=== ACTION ITEM ===
Whenever a line below mentions the word "diferentes", that line should be copied.

Start of INPUT

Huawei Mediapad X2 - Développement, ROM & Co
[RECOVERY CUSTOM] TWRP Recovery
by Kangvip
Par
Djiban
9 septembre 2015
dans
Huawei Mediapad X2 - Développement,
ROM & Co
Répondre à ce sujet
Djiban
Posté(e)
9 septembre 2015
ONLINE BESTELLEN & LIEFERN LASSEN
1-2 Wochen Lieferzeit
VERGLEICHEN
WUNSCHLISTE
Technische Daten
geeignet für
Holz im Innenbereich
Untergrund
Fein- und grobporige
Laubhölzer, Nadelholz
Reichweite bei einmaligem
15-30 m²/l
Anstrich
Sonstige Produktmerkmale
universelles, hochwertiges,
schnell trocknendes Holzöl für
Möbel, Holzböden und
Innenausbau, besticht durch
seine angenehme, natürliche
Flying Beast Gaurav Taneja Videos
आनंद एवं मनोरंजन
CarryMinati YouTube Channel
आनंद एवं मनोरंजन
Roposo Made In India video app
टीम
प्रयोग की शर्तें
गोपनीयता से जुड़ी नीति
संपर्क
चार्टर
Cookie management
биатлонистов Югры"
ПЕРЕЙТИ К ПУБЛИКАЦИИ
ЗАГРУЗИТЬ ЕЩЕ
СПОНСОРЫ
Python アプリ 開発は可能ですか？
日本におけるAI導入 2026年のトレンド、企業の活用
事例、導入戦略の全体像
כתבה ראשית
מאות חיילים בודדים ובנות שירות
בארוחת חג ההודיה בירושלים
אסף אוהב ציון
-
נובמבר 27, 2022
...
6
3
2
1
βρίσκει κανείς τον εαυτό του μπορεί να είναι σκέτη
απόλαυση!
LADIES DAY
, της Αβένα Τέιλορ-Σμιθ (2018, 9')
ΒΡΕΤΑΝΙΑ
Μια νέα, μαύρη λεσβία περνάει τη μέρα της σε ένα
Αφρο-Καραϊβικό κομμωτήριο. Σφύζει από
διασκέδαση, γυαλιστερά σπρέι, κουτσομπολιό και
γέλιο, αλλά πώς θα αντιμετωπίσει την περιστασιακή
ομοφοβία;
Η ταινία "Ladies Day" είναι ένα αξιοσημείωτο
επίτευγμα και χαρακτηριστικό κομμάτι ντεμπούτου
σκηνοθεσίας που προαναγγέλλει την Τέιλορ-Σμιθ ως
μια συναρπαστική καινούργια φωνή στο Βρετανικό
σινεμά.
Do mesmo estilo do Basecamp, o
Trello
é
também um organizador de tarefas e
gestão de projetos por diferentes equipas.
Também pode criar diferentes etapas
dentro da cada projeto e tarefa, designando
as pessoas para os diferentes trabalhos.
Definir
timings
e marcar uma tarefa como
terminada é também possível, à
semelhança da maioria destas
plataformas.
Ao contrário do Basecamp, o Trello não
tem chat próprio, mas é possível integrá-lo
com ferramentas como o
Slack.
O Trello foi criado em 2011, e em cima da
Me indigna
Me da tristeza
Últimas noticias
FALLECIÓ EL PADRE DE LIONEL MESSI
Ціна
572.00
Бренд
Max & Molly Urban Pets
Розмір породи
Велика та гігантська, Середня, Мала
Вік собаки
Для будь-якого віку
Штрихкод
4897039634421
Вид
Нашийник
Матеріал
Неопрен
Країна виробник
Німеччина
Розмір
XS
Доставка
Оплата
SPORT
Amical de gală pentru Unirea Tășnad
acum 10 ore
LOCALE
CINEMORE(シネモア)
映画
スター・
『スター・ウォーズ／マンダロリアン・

End of INPUT

=== OUTPUT FOR THIS TASK ===
gestão de projetos por diferentes equipas.
Também pode criar diferentes etapas
as pessoas para os diferentes trabalhos.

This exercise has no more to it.